Language Model Beats Diffusion -- Tokenizer is Key to Visual Generation (2310.05737v3)

Published 9 Oct 2023 in cs.CV, cs.AI, and cs.MM

Abstract: While LLMs are the dominant models for generative tasks in language, they do not perform as well as diffusion models on image and video generation. To effectively use LLMs for visual generation, one crucial component is the visual tokenizer that maps pixel-space inputs to discrete tokens appropriate for LLM learning. In this paper, we introduce MAGVIT-v2, a video tokenizer designed to generate concise and expressive tokens for both videos and images using a common token vocabulary. Equipped with this new tokenizer, we show that LLMs outperform diffusion models on standard image and video generation benchmarks including ImageNet and Kinetics. In addition, we demonstrate that our tokenizer surpasses the previously top-performing video tokenizer on two more tasks: (1) video compression comparable to the next-generation video codec (VCC) according to human evaluations, and (2) learning effective representations for action recognition tasks.

Citations (152)

View on Semantic Scholar

Summary

The paper introduces a novel lookup-free quantization (LFQ) method that refines visual tokenization for both images and videos, leading to improved FID scores on ImageNet and Kinetics.
The study demonstrates that language models enhanced by MAGVIT-v2 consistently outperform state-of-the-art diffusion models in generating high-quality visual content.
It reveals potential applications beyond generation, including advancements in video compression and action recognition, promising more efficient digital media processing.

Leveraging LLM Innovations for Enhanced Visual Generation with MAGVIT-v2

Introduction to MAGVIT-v2

The paper presents MAGVIT-v2, a tokenizer refinement for video and image processing, building upon the initial version of MAGVIT within the Vector Quantized Variational AutoEncoder (VQ-VAE) framework. This development introduces a novel quantization method, termed lookup-free quantization (LFQ), and specific adaptations that collectively enhance tokenization for both video and image applications. The refined tokenizer boosts LLMs' performance, enabling them to surpass diffusion models in image and video generation benchmarks, such as ImageNet and Kinetics, presenting a crucial step in visual media processing.

Key Contributions

Several findings and contributions stand out in this work:

Enhanced Visual Tokenization: The introduction of MAGVIT-v2 outlines improvements in video and image tokenization, particularly through the utilization of LFQ, which allows for the efficient handling of larger vocabularies essential for high-quality generation.
Superior Performance Over Diffusion Models: Empirical results demonstrate that with the proposed tokenizer enhancements, LLMs can outperform state-of-the-art diffusion models in standard video and image generation tasks, recorded on benchmarks like ImageNet and Kinetics.
Advancements in Video Compression: Aside from generation tasks, MAGVIT-v2 exhibits potential in video compression, showing better or comparable quality to contemporary standards like HEVC and VVC in user studies, pointing towards a promising direction for efficient digital media transmission.
Improvement in Action Recognition Tasks: The paper also highlights the tokenizer’s effectiveness in encoding action recognition elements within videos, suggesting its applicability in broader video understanding and processing applications.

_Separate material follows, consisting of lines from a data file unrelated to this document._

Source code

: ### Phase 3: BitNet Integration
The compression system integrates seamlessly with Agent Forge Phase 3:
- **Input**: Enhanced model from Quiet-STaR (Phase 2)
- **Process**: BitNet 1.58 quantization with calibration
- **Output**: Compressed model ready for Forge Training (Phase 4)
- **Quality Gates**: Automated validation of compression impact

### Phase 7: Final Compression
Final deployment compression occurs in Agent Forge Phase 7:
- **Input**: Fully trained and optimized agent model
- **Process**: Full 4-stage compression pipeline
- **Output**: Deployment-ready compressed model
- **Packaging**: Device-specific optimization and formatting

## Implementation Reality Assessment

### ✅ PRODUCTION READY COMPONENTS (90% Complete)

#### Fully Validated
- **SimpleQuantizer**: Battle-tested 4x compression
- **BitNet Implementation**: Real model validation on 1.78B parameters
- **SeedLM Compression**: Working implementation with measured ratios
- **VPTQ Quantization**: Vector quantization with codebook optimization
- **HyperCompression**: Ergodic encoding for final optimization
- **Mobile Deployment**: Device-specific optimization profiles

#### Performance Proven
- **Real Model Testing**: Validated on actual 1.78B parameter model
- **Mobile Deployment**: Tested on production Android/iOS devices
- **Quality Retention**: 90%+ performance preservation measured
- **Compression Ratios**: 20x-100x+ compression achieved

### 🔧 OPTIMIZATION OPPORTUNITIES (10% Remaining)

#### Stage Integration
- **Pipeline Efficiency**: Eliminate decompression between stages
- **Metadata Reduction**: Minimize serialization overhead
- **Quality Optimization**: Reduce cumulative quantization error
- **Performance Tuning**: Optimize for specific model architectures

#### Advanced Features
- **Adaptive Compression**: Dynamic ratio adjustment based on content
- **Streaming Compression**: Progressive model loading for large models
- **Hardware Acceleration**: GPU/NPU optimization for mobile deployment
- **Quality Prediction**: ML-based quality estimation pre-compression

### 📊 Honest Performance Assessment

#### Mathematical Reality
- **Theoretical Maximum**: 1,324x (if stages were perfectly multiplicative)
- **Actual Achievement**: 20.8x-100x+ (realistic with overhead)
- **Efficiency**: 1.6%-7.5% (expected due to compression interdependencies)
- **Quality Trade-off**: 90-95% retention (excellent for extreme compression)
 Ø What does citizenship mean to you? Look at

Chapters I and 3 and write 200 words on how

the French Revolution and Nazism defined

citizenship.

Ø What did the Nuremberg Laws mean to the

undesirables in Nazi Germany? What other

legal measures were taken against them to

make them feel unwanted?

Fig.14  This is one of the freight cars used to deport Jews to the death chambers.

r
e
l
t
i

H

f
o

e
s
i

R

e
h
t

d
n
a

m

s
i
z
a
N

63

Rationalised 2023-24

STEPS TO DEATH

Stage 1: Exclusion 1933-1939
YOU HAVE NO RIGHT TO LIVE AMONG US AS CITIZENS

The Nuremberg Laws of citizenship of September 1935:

Architectural and Methodological Innovations

The introduction of LFQ is a pivotal innovation in MAGVIT-v2. By sidestepping the need for embedding lookup in the quantization process, LFQ permits the model to handle significantly larger vocabularies without compromising generation quality, a critical improvement over traditional VQ methods. Additionally, the paper discusses essential modifications to the MAGVIT architecture, optimizing it for both video and still image tokenization. These technical advancements collectively contribute to the model's enhanced performance.

Empirical Validation

The paper substantiates its claims through rigorous empirical validation. In image generation tasks on ImageNet, MAGVIT-v2 achieves noteworthy improvements in FID scores over leading diffusion models. Similarly, in video generation benchmarks, the model demonstrates superior FID scores, underscoring the efficacy of the proposed tokenizer and the LLM's capacity for dealing with complex visual generation tasks.

Implications and Future Prospects

The findings of this paper have significant implications for both practical applications in media processing and theoretical advancements in generative model research. The success of MAGVIT-v2 in surpassing diffusion models in key benchmarks encourages further exploration of LLMs' potential in visual tasks. Moreover, the advancements in video compression suggest possible applications in reducing bandwidth and storage requirements for video content, which is of particular interest in the era of high-resolution digital media. Future research could explore the integration of these tokenization techniques across diverse modalities and the continued refinement of LLMs for even more challenging generative tasks.

Conclusion

MAGVIT-v2 represents a significant stride in the field of visual tokenization, enabling LLMs to excel in image and video generation tasks traditionally dominated by diffusion models. Through technical innovations such as LFQ and targeted architectural adjustments, this work opens new avenues for research and application in visual media processing, underlining the versatility and potential of LLMs in understanding and generating visual content.